━━━ Records provided

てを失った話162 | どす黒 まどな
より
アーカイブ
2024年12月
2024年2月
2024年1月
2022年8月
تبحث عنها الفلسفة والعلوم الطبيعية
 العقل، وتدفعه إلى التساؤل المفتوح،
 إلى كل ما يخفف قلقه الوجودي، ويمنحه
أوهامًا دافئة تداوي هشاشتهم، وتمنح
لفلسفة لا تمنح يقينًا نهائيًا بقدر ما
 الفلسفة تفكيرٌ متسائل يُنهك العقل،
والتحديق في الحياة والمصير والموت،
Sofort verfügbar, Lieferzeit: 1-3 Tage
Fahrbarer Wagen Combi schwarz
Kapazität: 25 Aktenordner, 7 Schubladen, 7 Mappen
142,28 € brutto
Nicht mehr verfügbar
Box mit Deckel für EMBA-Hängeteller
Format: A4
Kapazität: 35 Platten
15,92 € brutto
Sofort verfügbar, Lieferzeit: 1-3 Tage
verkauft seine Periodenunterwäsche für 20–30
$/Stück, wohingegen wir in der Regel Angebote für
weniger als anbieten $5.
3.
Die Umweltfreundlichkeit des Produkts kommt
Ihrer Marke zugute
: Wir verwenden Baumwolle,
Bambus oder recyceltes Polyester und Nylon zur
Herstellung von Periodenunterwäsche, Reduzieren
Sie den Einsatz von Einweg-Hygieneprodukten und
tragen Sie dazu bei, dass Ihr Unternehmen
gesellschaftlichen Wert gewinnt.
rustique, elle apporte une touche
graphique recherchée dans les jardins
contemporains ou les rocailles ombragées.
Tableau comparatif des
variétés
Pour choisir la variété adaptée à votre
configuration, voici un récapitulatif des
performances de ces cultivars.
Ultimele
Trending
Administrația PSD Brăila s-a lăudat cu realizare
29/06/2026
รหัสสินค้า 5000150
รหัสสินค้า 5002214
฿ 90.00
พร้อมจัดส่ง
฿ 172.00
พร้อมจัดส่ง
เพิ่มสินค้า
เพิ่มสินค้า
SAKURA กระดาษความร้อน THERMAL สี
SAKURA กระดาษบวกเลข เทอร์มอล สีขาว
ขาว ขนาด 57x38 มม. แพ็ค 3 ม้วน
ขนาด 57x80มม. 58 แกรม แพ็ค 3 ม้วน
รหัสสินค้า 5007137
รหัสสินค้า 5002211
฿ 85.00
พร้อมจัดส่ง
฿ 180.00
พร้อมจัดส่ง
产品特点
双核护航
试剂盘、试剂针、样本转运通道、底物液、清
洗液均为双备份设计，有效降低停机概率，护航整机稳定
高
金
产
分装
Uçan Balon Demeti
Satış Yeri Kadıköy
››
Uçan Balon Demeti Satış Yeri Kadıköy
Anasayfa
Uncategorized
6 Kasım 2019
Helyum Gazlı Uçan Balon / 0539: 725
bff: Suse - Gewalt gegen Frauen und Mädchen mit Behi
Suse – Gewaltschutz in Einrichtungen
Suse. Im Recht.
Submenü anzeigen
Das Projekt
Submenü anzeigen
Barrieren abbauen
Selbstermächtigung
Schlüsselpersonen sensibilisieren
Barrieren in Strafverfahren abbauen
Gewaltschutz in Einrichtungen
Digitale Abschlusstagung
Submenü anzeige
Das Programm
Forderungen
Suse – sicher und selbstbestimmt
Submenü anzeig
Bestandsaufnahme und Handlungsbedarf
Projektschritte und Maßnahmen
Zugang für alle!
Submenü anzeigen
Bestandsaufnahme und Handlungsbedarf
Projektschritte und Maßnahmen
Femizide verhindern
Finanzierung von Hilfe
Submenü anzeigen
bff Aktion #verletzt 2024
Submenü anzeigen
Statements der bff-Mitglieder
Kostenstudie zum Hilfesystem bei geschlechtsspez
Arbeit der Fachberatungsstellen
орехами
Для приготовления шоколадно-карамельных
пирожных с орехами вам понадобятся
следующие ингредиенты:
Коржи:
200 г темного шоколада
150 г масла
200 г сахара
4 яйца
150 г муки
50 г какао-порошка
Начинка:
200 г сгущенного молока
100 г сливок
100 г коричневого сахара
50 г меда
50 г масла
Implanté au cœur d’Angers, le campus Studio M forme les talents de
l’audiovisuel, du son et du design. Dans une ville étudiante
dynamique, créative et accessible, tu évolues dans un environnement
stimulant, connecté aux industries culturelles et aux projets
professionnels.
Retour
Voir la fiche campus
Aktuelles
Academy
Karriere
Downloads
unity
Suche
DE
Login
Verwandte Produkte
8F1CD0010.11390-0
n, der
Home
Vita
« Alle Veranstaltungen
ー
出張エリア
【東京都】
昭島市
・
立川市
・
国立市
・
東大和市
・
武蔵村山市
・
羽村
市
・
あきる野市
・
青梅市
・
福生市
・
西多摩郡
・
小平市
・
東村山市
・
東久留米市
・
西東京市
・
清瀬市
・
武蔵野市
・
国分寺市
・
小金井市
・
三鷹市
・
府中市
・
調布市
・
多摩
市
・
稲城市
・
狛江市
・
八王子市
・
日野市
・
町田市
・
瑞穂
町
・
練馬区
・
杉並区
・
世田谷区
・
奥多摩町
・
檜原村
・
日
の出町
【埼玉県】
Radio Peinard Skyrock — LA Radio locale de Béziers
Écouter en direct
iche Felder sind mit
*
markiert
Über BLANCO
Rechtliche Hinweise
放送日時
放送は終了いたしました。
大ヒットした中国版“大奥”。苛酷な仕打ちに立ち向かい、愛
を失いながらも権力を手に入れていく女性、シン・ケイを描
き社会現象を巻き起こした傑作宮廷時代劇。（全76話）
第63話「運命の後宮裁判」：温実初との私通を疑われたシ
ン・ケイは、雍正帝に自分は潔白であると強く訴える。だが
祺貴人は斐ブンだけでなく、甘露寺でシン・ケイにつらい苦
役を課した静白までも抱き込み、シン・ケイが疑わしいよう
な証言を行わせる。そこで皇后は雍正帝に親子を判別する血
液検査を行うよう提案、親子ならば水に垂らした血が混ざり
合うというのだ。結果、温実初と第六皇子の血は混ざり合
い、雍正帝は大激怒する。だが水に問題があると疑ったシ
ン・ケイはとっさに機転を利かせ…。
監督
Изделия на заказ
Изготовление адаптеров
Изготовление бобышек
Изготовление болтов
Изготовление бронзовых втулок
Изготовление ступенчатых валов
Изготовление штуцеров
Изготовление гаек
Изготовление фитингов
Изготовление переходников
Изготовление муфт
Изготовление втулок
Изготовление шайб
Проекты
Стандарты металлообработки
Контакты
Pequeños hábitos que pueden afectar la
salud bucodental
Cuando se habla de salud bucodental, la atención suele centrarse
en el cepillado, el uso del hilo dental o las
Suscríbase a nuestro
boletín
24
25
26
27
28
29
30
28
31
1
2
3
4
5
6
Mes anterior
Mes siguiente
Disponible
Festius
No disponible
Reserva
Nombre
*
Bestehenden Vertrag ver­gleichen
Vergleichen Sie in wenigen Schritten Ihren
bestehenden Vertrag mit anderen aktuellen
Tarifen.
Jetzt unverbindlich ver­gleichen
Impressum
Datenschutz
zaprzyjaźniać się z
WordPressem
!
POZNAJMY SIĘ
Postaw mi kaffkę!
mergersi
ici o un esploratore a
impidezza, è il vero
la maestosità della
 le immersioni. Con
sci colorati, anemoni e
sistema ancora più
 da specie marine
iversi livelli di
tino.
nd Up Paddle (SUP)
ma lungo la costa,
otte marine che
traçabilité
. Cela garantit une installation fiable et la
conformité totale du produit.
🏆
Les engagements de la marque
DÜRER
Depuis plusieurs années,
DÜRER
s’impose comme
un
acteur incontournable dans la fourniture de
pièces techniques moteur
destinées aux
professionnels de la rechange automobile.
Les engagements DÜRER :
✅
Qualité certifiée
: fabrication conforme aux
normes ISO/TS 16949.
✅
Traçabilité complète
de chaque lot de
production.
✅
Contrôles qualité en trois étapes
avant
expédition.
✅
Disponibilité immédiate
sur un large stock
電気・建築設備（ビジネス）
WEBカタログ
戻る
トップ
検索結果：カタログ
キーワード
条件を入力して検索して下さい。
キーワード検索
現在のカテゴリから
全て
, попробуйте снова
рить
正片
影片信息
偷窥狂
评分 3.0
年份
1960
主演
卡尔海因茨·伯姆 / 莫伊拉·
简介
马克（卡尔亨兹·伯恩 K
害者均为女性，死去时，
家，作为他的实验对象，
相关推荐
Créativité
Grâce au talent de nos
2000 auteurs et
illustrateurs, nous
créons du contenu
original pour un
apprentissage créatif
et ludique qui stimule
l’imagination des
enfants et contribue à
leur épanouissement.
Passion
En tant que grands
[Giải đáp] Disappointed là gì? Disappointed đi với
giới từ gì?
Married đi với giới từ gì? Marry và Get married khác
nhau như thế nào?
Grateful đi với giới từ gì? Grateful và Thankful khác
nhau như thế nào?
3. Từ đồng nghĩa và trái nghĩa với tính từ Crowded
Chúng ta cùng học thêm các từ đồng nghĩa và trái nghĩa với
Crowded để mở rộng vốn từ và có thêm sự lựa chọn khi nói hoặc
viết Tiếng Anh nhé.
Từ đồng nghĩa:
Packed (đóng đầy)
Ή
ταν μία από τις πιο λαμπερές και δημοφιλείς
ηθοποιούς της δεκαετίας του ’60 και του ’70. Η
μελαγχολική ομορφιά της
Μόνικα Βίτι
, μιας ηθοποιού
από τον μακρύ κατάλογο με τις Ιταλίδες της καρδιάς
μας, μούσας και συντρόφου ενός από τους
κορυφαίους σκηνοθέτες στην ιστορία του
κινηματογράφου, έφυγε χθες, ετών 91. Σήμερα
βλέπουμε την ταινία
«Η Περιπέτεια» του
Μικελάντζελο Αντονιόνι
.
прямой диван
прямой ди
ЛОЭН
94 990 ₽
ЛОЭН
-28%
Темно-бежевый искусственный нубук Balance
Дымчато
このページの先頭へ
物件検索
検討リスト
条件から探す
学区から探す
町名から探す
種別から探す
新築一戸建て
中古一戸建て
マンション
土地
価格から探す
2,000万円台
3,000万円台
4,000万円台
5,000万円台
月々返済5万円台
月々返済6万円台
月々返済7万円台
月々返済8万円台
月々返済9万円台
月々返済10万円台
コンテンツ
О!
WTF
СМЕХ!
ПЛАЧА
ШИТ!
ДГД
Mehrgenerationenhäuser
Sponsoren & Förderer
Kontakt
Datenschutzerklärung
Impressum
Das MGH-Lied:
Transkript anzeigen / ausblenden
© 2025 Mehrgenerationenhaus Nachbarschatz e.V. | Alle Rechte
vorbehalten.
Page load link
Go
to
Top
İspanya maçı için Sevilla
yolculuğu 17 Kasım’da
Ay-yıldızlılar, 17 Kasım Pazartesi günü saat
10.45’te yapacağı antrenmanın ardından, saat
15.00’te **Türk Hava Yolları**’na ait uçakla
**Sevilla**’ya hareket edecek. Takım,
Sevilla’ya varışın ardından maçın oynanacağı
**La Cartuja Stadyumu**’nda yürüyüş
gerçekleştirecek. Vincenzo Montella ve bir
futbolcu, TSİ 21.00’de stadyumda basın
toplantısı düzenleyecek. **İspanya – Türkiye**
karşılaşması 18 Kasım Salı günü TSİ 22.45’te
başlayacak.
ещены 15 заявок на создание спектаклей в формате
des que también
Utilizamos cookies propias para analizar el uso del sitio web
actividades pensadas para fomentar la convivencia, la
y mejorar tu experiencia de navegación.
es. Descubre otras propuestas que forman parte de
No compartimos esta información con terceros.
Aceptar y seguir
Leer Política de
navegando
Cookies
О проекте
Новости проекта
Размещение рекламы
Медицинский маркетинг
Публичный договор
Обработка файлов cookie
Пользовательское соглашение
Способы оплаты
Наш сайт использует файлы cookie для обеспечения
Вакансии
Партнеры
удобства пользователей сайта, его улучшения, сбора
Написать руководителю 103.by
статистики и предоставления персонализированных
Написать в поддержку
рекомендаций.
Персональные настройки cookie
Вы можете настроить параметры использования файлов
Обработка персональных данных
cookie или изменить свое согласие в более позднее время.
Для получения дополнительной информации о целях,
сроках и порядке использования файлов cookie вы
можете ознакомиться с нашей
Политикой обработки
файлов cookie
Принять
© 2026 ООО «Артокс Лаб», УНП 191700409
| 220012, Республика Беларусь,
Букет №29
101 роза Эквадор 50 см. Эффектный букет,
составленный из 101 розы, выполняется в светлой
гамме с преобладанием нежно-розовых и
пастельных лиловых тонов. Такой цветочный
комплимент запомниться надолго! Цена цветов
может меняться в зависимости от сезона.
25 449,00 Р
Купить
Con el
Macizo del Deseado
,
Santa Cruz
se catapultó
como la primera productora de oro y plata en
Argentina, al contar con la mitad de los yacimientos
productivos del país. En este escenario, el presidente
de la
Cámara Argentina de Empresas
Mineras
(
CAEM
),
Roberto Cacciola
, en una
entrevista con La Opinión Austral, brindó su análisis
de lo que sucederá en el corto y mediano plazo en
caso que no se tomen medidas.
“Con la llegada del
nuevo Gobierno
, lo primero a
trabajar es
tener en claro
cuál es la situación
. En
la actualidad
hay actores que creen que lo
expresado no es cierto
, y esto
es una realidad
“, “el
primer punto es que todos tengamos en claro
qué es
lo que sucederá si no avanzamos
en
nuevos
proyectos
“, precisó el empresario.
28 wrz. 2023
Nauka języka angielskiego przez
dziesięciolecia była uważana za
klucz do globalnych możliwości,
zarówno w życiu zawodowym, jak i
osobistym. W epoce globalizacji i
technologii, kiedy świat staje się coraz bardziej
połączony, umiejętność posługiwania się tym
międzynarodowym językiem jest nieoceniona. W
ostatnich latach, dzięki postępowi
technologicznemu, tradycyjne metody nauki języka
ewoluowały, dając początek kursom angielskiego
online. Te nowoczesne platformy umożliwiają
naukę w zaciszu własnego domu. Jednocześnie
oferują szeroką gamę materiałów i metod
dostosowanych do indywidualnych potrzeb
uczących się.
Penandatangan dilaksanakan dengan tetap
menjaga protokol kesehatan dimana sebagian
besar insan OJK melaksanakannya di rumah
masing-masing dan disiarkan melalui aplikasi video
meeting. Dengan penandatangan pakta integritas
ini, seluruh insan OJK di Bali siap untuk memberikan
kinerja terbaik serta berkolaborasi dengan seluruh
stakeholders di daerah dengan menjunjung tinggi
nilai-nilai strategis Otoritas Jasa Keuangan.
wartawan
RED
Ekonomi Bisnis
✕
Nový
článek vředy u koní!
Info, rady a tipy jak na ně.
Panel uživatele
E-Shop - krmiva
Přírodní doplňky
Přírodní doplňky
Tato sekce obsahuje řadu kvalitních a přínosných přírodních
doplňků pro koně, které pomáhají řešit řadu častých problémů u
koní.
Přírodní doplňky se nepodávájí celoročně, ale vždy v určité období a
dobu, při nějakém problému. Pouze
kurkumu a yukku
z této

━━━━━━

# [Task item]
Retype, exactly and in full, the lines above from the one containing "créons du contenu" through the one containing "yolculuğu 17 Kasım’da".

# [Output of the exercise]
créons du contenu
original pour un
apprentissage créatif
et ludique qui stimule
l’imagination des
enfants et contribue à
leur épanouissement.
Passion
En tant que grands
[Giải đáp] Disappointed là gì? Disappointed đi với
giới từ gì?
Married đi với giới từ gì? Marry và Get married khác
nhau như thế nào?
Grateful đi với giới từ gì? Grateful và Thankful khác
nhau như thế nào?
3. Từ đồng nghĩa và trái nghĩa với tính từ Crowded
Chúng ta cùng học thêm các từ đồng nghĩa và trái nghĩa với
Crowded để mở rộng vốn từ và có thêm sự lựa chọn khi nói hoặc
viết Tiếng Anh nhé.
Từ đồng nghĩa:
Packed (đóng đầy)
Ή
ταν μία από τις πιο λαμπερές και δημοφιλείς
ηθοποιούς της δεκαετίας του ’60 και του ’70. Η
μελαγχολική ομορφιά της
Μόνικα Βίτι
, μιας ηθοποιού
από τον μακρύ κατάλογο με τις Ιταλίδες της καρδιάς
μας, μούσας και συντρόφου ενός από τους
κορυφαίους σκηνοθέτες στην ιστορία του
κινηματογράφου, έφυγε χθες, ετών 91. Σήμερα
βλέπουμε την ταινία
«Η Περιπέτεια» του
Μικελάντζελο Αντονιόνι
.
прямой диван
прямой ди
ЛОЭН
94 990 ₽
ЛОЭН
-28%
Темно-бежевый искусственный нубук Balance
Дымчато
このページの先頭へ
物件検索
検討リスト
条件から探す
学区から探す
町名から探す
種別から探す
新築一戸建て
中古一戸建て
マンション
土地
価格から探す
2,000万円台
3,000万円台
4,000万円台
5,000万円台
月々返済5万円台
月々返済6万円台
月々返済7万円台
月々返済8万円台
月々返済9万円台
月々返済10万円台
コンテンツ
О!
WTF
СМЕХ!
ПЛАЧА
ШИТ!
ДГД
Mehrgenerationenhäuser
Sponsoren & Förderer
Kontakt
Datenschutzerklärung
Impressum
Das MGH-Lied:
Transkript anzeigen / ausblenden
© 2025 Mehrgenerationenhaus Nachbarschatz e.V. | Alle Rechte
vorbehalten.
Page load link
Go
to
Top
İspanya maçı için Sevilla
yolculuğu 17 Kasım’da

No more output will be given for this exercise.